Pansynchro is designed from the ground up to be as fast as possible.
Now, anyone can say “our product is fast.” But at Pansynchro, we’re willing to stake our reputation on it. That’s why we’ve come up with the Pansynchro Challenge: if anyone can come up with a reproducible scenario where a competing product beats Pansynchro, we’ll post on our website that this product beat our times, and make it a top priority to fix that.
Rules
Just a few simple ground rules to keep everything fair and reasonable.
- This must be a data sync job involving between 1 GB and 100 GB of input data. If it’s just a small amount of data, other factors might be more significant than the sync performance; if it’s a huge amount of data, it’s likely that your point could be demonstrated on a somewhat smaller scale.
- It must be easily reproducible on our end. Share your input data source, or the scripts used to generate the data. Share your PanSQL scripts that you used to set up the Pansynchro job, and the setup instructions to prepare the competing job. And we need to be able to set up the competing system without any excessive monetary costs, of course.
- It must run on commodity hardware, with a minimal amount of instances required. We’re not interested in going head-to-head with things like SSIS’s “ETL world record,” which from their writeup relied far more on throwing a lot of carefully-configured hardware at the problem than on any inherent high performance characteristics of SSIS.
- Both jobs must perform the same work. They should start from the same source data and end with the same result data. The challenge is in how they get there.

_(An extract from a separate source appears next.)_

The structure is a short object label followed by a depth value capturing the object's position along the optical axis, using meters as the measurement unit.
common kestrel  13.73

- Both jobs should actually run to completion. If you can’t actually do the work in Pansynchro, that’s not a performance issue; that’s a bug report or a feature request. Feel free to file those on our Github page.

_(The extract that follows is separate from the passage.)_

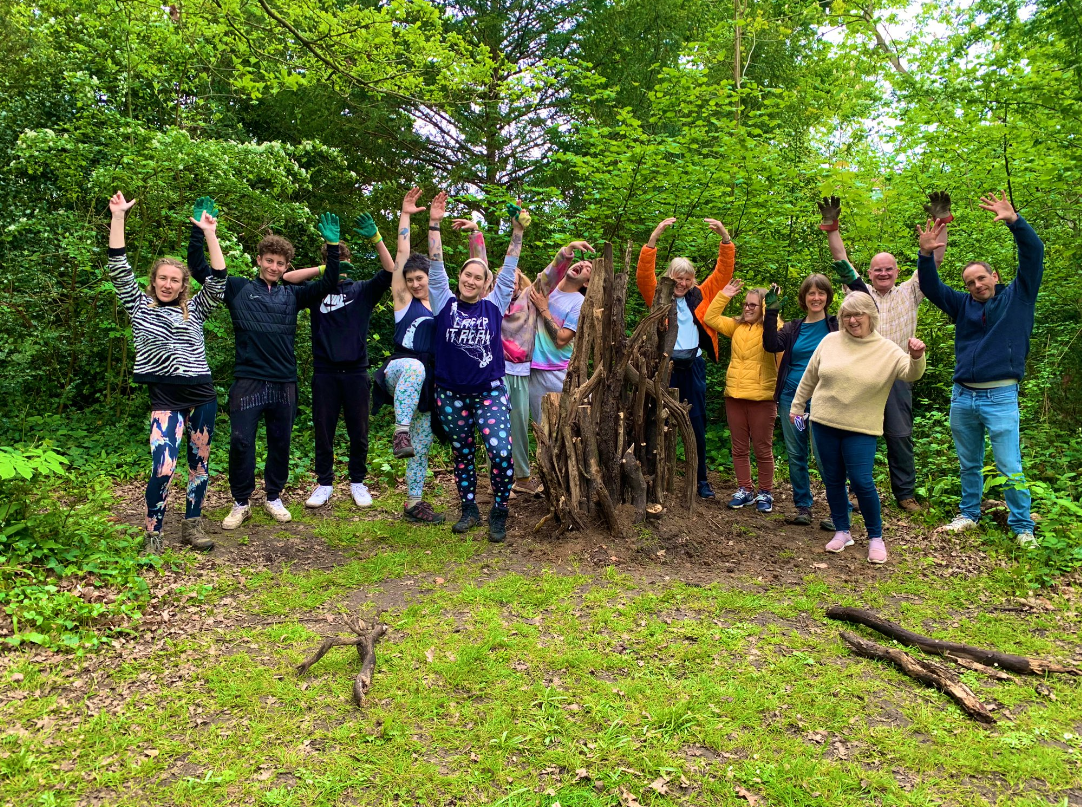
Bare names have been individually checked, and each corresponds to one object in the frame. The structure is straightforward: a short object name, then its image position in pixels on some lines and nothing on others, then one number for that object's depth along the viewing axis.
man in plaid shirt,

- The speed of the sync job is what’s being measured. The clock starts when the sync begins and stops when it ends. Setup time doesn’t matter, including factors like preparing the optimized Pansynchro data dictionary. (While this may seem at first glance like a special case designed to advantage our process, it makes sense when you consider that most jobs run many times on a regular schedule, while setup only has to be done once.)